Stored data entries:
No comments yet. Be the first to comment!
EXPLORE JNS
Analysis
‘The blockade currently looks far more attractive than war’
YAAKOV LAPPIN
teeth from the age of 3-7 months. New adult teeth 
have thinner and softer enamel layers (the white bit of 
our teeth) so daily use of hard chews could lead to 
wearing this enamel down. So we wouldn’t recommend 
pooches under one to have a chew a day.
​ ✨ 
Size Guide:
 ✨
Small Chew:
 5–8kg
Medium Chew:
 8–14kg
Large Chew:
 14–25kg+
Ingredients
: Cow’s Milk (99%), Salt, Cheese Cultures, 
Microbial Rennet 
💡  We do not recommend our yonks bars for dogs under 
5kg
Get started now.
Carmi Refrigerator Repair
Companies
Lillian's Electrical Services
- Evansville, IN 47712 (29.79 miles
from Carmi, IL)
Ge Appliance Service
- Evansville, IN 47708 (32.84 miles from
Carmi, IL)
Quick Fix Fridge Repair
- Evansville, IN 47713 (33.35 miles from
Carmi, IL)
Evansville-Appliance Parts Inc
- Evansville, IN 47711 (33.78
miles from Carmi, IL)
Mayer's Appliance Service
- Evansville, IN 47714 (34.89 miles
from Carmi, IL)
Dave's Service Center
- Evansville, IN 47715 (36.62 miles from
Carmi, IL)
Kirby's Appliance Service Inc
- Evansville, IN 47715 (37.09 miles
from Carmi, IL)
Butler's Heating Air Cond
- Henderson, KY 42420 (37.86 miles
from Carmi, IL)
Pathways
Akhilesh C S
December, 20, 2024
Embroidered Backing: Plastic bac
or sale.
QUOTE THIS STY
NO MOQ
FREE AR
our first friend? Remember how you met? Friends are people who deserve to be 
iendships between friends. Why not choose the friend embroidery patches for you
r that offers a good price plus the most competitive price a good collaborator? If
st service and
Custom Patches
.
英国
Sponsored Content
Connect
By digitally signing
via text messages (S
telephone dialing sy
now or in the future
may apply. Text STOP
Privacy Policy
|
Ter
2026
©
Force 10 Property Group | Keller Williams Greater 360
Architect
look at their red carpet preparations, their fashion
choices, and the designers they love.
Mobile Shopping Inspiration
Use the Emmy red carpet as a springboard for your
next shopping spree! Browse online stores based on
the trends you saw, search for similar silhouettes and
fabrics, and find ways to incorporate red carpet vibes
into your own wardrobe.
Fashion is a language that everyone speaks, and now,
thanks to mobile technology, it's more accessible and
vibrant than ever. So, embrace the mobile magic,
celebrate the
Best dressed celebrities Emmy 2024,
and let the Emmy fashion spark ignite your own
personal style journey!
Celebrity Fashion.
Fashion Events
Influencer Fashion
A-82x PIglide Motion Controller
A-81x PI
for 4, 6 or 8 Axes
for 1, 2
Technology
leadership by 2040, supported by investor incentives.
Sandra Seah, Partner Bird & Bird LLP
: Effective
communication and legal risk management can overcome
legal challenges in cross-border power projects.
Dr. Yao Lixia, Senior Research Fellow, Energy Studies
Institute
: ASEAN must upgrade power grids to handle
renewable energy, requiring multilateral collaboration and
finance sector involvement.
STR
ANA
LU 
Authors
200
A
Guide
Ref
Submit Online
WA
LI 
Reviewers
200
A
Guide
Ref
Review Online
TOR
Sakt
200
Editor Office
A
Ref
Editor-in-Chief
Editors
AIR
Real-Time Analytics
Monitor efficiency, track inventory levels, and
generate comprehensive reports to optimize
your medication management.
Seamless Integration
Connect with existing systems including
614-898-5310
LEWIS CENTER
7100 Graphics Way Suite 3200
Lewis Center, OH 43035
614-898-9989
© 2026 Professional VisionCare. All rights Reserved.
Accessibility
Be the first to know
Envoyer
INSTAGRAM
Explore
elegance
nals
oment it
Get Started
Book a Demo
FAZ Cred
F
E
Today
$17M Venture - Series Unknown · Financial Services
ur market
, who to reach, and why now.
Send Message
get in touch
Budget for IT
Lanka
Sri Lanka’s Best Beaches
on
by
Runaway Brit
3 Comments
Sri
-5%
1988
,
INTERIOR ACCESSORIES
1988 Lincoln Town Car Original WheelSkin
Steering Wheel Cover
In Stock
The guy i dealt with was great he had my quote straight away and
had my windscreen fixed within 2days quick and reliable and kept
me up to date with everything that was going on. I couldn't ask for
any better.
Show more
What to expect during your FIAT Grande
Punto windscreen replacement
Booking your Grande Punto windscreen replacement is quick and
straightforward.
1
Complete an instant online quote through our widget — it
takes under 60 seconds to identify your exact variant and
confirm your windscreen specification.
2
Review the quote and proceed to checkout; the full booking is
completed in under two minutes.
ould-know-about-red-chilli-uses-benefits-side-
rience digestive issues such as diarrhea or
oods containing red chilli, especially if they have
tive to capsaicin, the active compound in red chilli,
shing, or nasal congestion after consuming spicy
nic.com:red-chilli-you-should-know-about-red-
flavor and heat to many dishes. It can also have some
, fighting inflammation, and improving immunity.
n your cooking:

◆ Work to be completed ◆
Switch every "Evansville" in the data above to "Newburgh", keeping everything else unchanged.

◆ Response ◆
No comments yet. Be the first to comment!
EXPLORE JNS
Analysis
‘The blockade currently looks far more attractive than war’
YAAKOV LAPPIN
teeth from the age of 3-7 months. New adult teeth 
have thinner and softer enamel layers (the white bit of 
our teeth) so daily use of hard chews could lead to 
wearing this enamel down. So we wouldn’t recommend 
pooches under one to have a chew a day.
​ ✨ 
Size Guide:
 ✨
Small Chew:
 5–8kg
Medium Chew:
 8–14kg
Large Chew:
 14–25kg+
Ingredients
: Cow’s Milk (99%), Salt, Cheese Cultures, 
Microbial Rennet 
💡  We do not recommend our yonks bars for dogs under 
5kg
Get started now.
Carmi Refrigerator Repair
Companies
Lillian's Electrical Services
- Newburgh, IN 47712 (29.79 miles
from Carmi, IL)
Ge Appliance Service
- Newburgh, IN 47708 (32.84 miles from
Carmi, IL)
Quick Fix Fridge Repair
- Newburgh, IN 47713 (33.35 miles from
Carmi, IL)
Newburgh-Appliance Parts Inc
- Newburgh, IN 47711 (33.78
miles from Carmi, IL)
Mayer's Appliance Service
- Newburgh, IN 47714 (34.89 miles
from Carmi, IL)
Dave's Service Center
- Newburgh, IN 47715 (36.62 miles from
Carmi, IL)
Kirby's Appliance Service Inc
- Newburgh, IN 47715 (37.09 miles
from Carmi, IL)
Butler's Heating Air Cond
- Henderson, KY 42420 (37.86 miles
from Carmi, IL)
Pathways
Akhilesh C S
December, 20, 2024
Embroidered Backing: Plastic bac
or sale.
QUOTE THIS STY
NO MOQ
FREE AR
our first friend? Remember how you met? Friends are people who deserve to be 
iendships between friends. Why not choose the friend embroidery patches for you
r that offers a good price plus the most competitive price a good collaborator? If
st service and
Custom Patches
.
英国
Sponsored Content
Connect
By digitally signing
via text messages (S
telephone dialing sy
now or in the future
may apply. Text STOP
Privacy Policy
|
Ter
2026
©
Force 10 Property Group | Keller Williams Greater 360
Architect
look at their red carpet preparations, their fashion
choices, and the designers they love.
Mobile Shopping Inspiration
Use the Emmy red carpet as a springboard for your
next shopping spree! Browse online stores based on
the trends you saw, search for similar silhouettes and
fabrics, and find ways to incorporate red carpet vibes
into your own wardrobe.
Fashion is a language that everyone speaks, and now,
thanks to mobile technology, it's more accessible and
vibrant than ever. So, embrace the mobile magic,
celebrate the
Best dressed celebrities Emmy 2024,
and let the Emmy fashion spark ignite your own
personal style journey!
Celebrity Fashion.
Fashion Events
Influencer Fashion
A-82x PIglide Motion Controller
A-81x PI
for 4, 6 or 8 Axes
for 1, 2
Technology
leadership by 2040, supported by investor incentives.
Sandra Seah, Partner Bird & Bird LLP
: Effective
communication and legal risk management can overcome
legal challenges in cross-border power projects.
Dr. Yao Lixia, Senior Research Fellow, Energy Studies
Institute
: ASEAN must upgrade power grids to handle
renewable energy, requiring multilateral collaboration and
finance sector involvement.
STR
ANA
LU 
Authors
200
A
Guide
Ref
Submit Online
WA
LI 
Reviewers
200
A
Guide
Ref
Review Online
TOR
Sakt
200
Editor Office
A
Ref
Editor-in-Chief
Editors
AIR
Real-Time Analytics
Monitor efficiency, track inventory levels, and
generate comprehensive reports to optimize
your medication management.
Seamless Integration
Connect with existing systems including
614-898-5310
LEWIS CENTER
7100 Graphics Way Suite 3200
Lewis Center, OH 43035
614-898-9989
© 2026 Professional VisionCare. All rights Reserved.
Accessibility
Be the first to know
Envoyer
INSTAGRAM
Explore
elegance
nals
oment it
Get Started
Book a Demo
FAZ Cred
F
E
Today
$17M Venture - Series Unknown · Financial Services
ur market
, who to reach, and why now.
Send Message
get in touch
Budget for IT
Lanka
Sri Lanka’s Best Beaches
on
by
Runaway Brit
3 Comments
Sri
-5%
1988
,
INTERIOR ACCESSORIES
1988 Lincoln Town Car Original WheelSkin
Steering Wheel Cover
In Stock
The guy i dealt with was great he had my quote straight away and
had my windscreen fixed within 2days quick and reliable and kept
me up to date with everything that was going on. I couldn't ask for
any better.
Show more
What to expect during your FIAT Grande
Punto windscreen replacement
Booking your Grande Punto windscreen replacement is quick and
straightforward.
1
Complete an instant online quote through our widget — it
takes under 60 seconds to identify your exact variant and
confirm your windscreen specification.
2
Review the quote and proceed to checkout; the full booking is
completed in under two minutes.
ould-know-about-red-chilli-uses-benefits-side-
rience digestive issues such as diarrhea or
oods containing red chilli, especially if they have
tive to capsaicin, the active compound in red chilli,
shing, or nasal congestion after consuming spicy
nic.com:red-chilli-you-should-know-about-red-
flavor and heat to many dishes. It can also have some
, fighting inflammation, and improving immunity.
n your cooking:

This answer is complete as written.